[Human pose keypoint data]
_ _ _ _

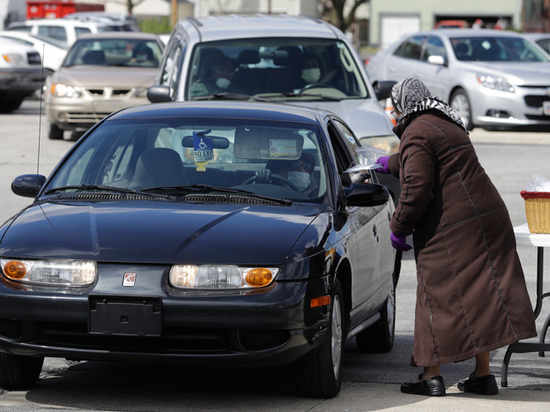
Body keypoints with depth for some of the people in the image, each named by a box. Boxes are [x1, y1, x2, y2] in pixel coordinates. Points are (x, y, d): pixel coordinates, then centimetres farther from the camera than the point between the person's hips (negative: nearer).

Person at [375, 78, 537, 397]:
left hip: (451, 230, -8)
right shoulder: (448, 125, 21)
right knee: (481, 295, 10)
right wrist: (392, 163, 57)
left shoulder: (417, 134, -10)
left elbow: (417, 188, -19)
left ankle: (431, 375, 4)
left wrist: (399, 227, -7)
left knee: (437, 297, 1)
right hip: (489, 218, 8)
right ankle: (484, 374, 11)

_ _ _ _

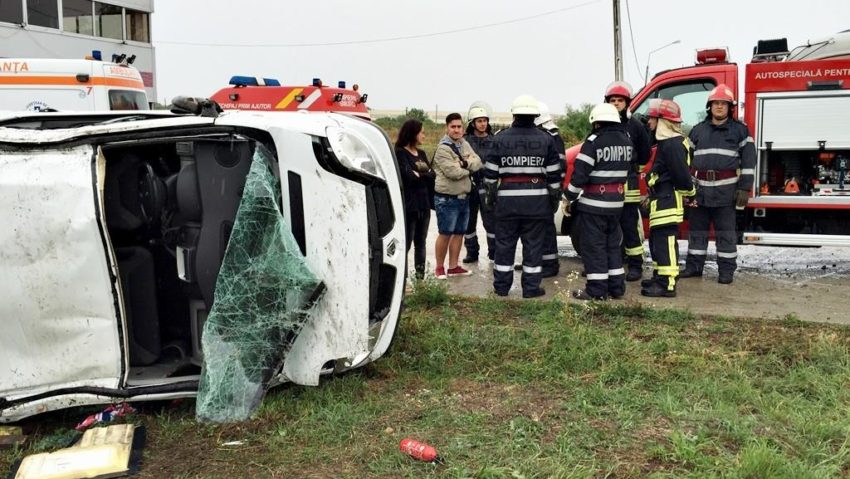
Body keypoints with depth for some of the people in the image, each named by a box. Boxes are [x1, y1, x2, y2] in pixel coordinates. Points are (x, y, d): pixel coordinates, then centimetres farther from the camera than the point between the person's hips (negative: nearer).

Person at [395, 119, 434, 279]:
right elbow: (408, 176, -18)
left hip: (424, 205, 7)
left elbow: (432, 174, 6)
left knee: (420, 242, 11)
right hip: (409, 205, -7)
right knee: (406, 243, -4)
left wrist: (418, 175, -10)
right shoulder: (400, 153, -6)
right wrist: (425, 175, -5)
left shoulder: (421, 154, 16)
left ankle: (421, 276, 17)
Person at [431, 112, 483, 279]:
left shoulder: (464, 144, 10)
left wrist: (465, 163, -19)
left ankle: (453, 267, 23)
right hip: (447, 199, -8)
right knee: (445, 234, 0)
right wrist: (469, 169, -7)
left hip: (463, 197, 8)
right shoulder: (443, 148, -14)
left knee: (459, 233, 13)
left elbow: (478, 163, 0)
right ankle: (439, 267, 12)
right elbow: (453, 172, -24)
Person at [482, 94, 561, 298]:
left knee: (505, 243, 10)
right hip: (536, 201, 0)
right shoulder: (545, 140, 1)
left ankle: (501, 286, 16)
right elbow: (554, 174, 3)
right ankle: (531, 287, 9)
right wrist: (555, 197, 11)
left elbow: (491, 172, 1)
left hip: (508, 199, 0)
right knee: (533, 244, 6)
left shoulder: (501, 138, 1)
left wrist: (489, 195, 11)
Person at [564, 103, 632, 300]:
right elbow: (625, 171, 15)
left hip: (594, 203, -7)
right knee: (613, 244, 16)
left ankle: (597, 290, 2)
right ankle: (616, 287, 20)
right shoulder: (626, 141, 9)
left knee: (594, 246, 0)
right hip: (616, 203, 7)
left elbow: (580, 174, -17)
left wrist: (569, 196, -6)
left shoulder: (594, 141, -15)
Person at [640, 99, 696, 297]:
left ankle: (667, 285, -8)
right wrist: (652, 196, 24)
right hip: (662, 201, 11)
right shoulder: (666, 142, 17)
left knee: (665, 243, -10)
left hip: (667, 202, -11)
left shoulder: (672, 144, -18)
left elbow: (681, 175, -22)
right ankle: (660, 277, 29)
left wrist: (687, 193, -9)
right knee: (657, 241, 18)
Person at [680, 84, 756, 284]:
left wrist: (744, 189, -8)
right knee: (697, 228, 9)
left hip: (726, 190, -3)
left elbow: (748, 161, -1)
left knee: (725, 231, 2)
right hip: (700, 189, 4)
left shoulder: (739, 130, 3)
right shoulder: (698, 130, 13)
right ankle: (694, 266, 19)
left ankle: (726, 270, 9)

_ _ _ _

Task brief: Retype the lines from the one containing "right hip: (700, 189, 4)" through the one containing "left ankle: (726, 270, 9)", including both of those lines.

Response:
right hip: (700, 189, 4)
left shoulder: (739, 130, 3)
right shoulder: (698, 130, 13)
right ankle: (694, 266, 19)
left ankle: (726, 270, 9)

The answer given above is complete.